**Selected passage:**

Skip to main content

Introduction

In Chapters 5-8, we’ve discussed replication, partitioning, transactions, and the problems of distributed systems. Now we’ll explore one of the most important abstractions for building fault-tolerant distributed systems: consensus. Consensus means getting several nodes to agree on something. This sounds simple, but is surprisingly difficult to solve in a distributed system where nodes and networks can fail. Consensus is at the heart of many distributed systems problems:
  • Leader election: Nodes must agree on which node is the leader
  • Atomic commit: All nodes must agree to commit or abort a transaction
  • State machine replication: All nodes must agree on the order of operations
  • Total order broadcast: All nodes must deliver messages in the same order
This chapter explores consistency guarantees, ordering, and consensus algorithms that make distributed systems reliable.

Consistency guarantees

When we replicate data, different replicas may process updates at different times. What guarantees can we provide about when updates become visible?

**Job:** Give a two-sentence summary of the consensus introduction. The entries that follow play no part in the work.

**Data for analysis:**
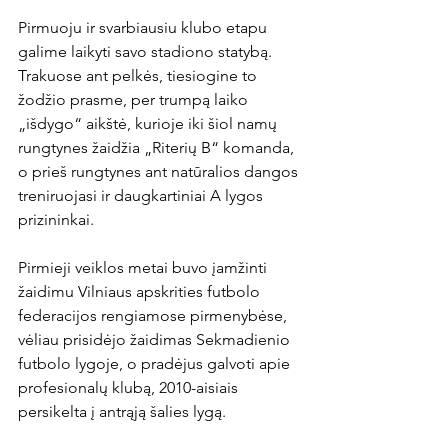
Pirmuoju ir svarbiausiu klubo etapu 
galime laikyti savo stadiono statybą. 
Trakuose ant pelkės, tiesiogine to 
žodžio prasme, per trumpą laiko 
„išdygo“ aikštė, kurioje iki šiol namų 
rungtynes žaidžia „Riterių B“ komanda, 
o prieš rungtynes ant natūralios dangos 
treniruojasi ir daugkartiniai A lygos 
prizininkai.

Pirmieji veiklos metai buvo įamžinti 
žaidimu Vilniaus apskrities futbolo 
federacijos rengiamose pirmenybėse, 
vėliau prisidėjo žaidimas Sekmadienio 
futbolo lygoje, o pradėjus galvoti apie 
profesionalų klubą, 2010-aisiais 
persikelta į antrąją šalies lygą.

**Solution for this exercise:** Consensus, getting several nodes to agree on something, is one of the most important abstractions for building fault-tolerant distributed systems, and it is surprisingly difficult to solve when nodes and networks can fail. It lies at the heart of problems such as leader election, atomic commit, state machine replication, and total order broadcast, and the chapter explores consistency guarantees, ordering, and consensus algorithms that make distributed systems reliable.